大阪府の吉村知事は、維新の看板政策「大阪都構想」の実現に向けた3度目の挑戦を公約に掲げ、「出直しダブル選」への立候補を表明し、辞職届を提出しました。これにより府民投票と衆議院解散総選挙を同日にする狙いとされています。しかし、「大阪都構想」は過去2回の住民投票で否決されており、各党や維新内部からも「大義がない」「タイミングが悪い」と批判の声が強まっています。吉村氏の辞職と立候補は、維新の政策推進と政治的戦略の一環とみられています。

今回の決断から見える問題は、大阪都構想を巡る政治的姿勢と、民主主義の本質をどこまで尊重しているかという点です。「都構想」は既に2度の住民投票で否決されているにもかかわらず、府民の意思を再度問うという姿勢には、多くが異議を唱えています。この行動は、選挙という重要なプロセスを政策実現の道具として扱っている印象を与えかねません。

問題の本質は、住民の意思を軽視し、結果を覆そうとする政治のあり方です。民主主義は、意思を繰り返し問い続け、失敗する度に同じ道を進むことを目的としません。また、多数派の支持を得るためには、住民の納得を得る高い説明責任が求められます。吉村知事と維新の行動は、これを十分に果たしているか疑問が残ります。
解決策として、第一に「都構想」の必要性と具体的な利点を徹底的に分析し、住民に公開すべきです。第二に、過去の否決理由を真摯に受け止め、構想の内容を見直す責任を負うべきです。第三に、府民の声を吸い上げるプロセスを整備し、多様な意見を反映する政治姿勢を示すべきでしょう。
最終的に重要なのは、政治が真に住民のために機能することであり、そのための信頼と透明性が不可欠です。吉村知事の挑戦は政治的な綱渡りであるとしても、民主主義の根幹を揺るがす誤った選択とはなってはならないのです。
ネットからのコメント
1、自分は大阪府民でも市民でもないから関係ないのだが自分の住んでいる自治体でコレやられたらたまったもんじゃない。大した金額ではないのだが私は自分の住んでいるところの財政の足しにして欲しいと思っているので、ふるさと納税はやらないことにしている。もし自分の意見を押し通すためにすでに結果の出ている案件について住民投票を繰り返されて税金を無駄に使われたら自分の思いを踏みにじられた気持ちになる。吉村氏は多額の税金を使って出た府民の民意をもう少し尊重すべきでは?

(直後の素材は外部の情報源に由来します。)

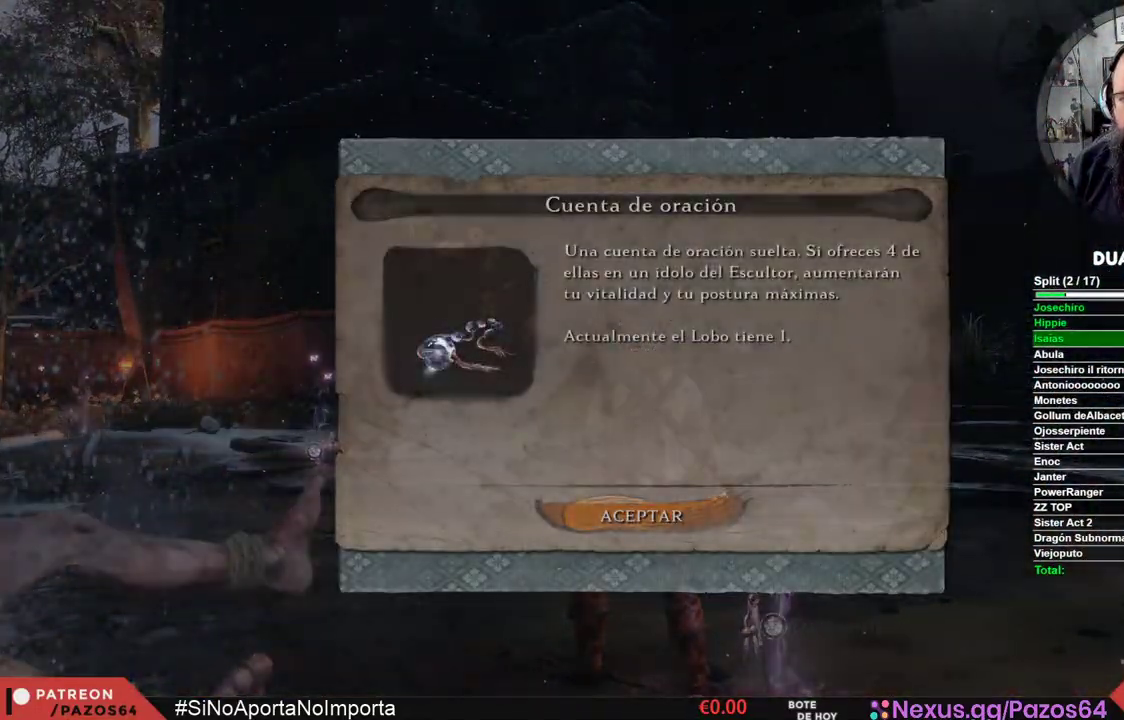
{"buttons": ["X"], "left_stick": "center", "right_stick": "center", "events": [[50, "A", "up"], [183, "X", "down"]]}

2、吉村さんはどうしちゃったんだろうね。これだけ反対意見が多いのに強硬手段に出てしまったね。他の党が対抗馬を出さないので当選は確実なんだけど、当選したからと言って民意が認めてくれたは違うと思います。やはり民意の意見を見るなら投票率でしょ。投票率が50%有れば認めてくれたと判断してもいいけど、30〜40%ぐらいなら拒否されたのと同じですからね。当選確実なんだから判断は投票率でお願いしますよ。

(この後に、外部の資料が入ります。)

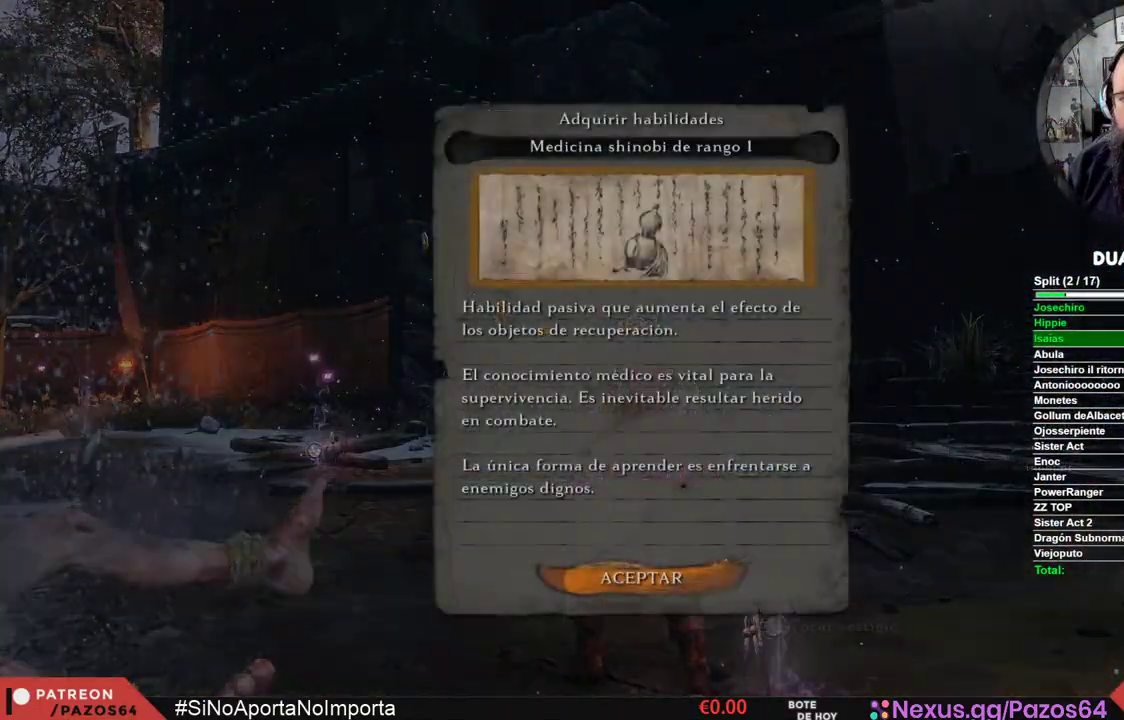
{"buttons": ["X"], "left_stick": "center", "right_stick": "center", "events": [[17, "left_stick", "right"], [167, "left_stick", "center"], [283, "X", "up"], [317, "A", "down"], [467, "A", "up"], [467, "X", "down"]]}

3、大阪府市の「出直しダブル選」に向けて、吉村知事が辞職届を提出したとのこと。
政策や進め方を改めて有権者に問う姿勢自体は、一つの政治的判断として理解できる部分もあります。一方で、選挙にかかる多額の費用や行政の停滞を考えると、本当に今このタイミングで必要だったのかという疑問も残ります。コロナ対応や経済対策など、継続性が求められる課題も多い中、政治的パフォーマンスに見えないかどうかは、有権者が冷静に判断する必要があると思います。結果だけでなく、なぜ出直し選を選んだのか、その説明責任をしっかり果たしてほしいです。
4、いつまで物価高騰に耐えればいいのでしょうか。物価高騰対策にはのんびり構えて、早急な対応はしないけど、自分がやりたい事にはここまでスピーディーに動く。大阪府民市民は今、このダブル選挙を望んでいるのでしょうか?いずれ都構想が必要だとするものも出て来るでしょう。でも、今それをやる事が1番の優先事項なのでしょうか?府民市民は今何を必要としていますか?生活に直結する物価や賃金を整えて欲しい。対策を整えて実行して欲しい。その後からでも都構想に向けて整えていく事できるでしょう?何故まず先に都構想の為の出直し選挙なの?